View Single Post
Old 07-04-2011 | 02:15 PM
  #5  
chazbird's Avatar
chazbird
Gets Weekends Off
 
Joined: May 2007
Posts: 290
Likes: 0
From: Fifth floor, window
Default

Should have done the military and the military training. I was into airplanes as a kid, my grandmothers brother (cousin?) was a 707 captain at Pan Am, then retired as the senior captain on the 747. He didn't even have a full high school education, stole his first airplane, flew the Clipper boats, pretty amazing, and he's still kicking at 93+. But...he didn't really offer any advice because he sensed a disapproval from my father about other things. So there's the problem, no mentoring from my parents. As a kid I once asked if "do you have to know a lot of math to be a pilot?" My mother said "oh yeah, you sure do". Like she knew!
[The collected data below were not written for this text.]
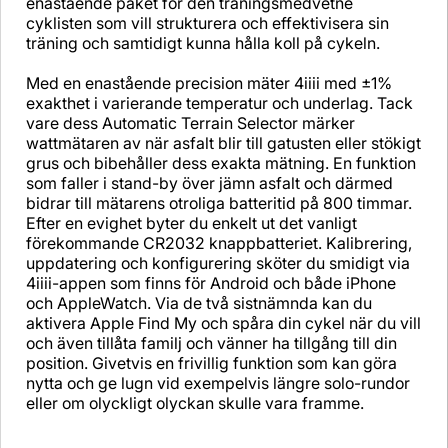
enastående paket för den träningsmedvetne
cyklisten som vill strukturera och effektivisera sin
träning och samtidigt kunna hålla koll på cykeln.
Med en enastående precision mäter 4iiii med ±1%
exakthet i varierande temperatur och underlag. Tack
vare dess Automatic Terrain Selector märker
wattmätaren av när asfalt blir till gatusten eller stökigt
grus och bibehåller dess exakta mätning. En funktion
som faller i stand-by över jämn asfalt och därmed
bidrar till mätarens otroliga batteritid på 800 timmar.
Efter en evighet byter du enkelt ut det vanligt
förekommande CR2032 knappbatteriet. Kalibrering,
uppdatering och konfigurering sköter du smidigt via
4iiii-appen som finns för Android och både iPhone
och AppleWatch. Via de två sistnämnda kan du
aktivera Apple Find My och spåra din cykel när du vill
och även tillåta familj och vänner ha tillgång till din
position. Givetvis en frivillig funktion som kan göra
nytta och ge lugn vid exempelvis längre solo-rundor
eller om olyckligt olyckan skulle vara framme.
All my father did when it came to opinions about the military was was rag about how dumb the military was, (ex-Army non-officer draftee) and that "the Navy was the worst". Like he knew part II! At 16, when I thought for a brief moment that being a pilot would be a career I should have figured it out and applied myself for college and the military, but I was too brainwashed. Instead at 19 I started at a mom & pop's FBO, paying for it all myself (by-passing college) while my mother said "you'll never finish that". The mom & pop place was fine but they knew nothing of what lay beyond, as in how to prepare for charter or commuter, etc. So it ended up as a lot of of two steps forward 1 3/4 steps back, and this went on for years and years. I have tons of experience now and only regret some of it, but it could have been much, much easier with a little support and research.

Essentially, what is key is finding a mentor who knows whats it all about, who isn't jaded, who if they don't know something exactly can point you to someone who does know something about it. I think things are tougher now days but the training system of is generally much better.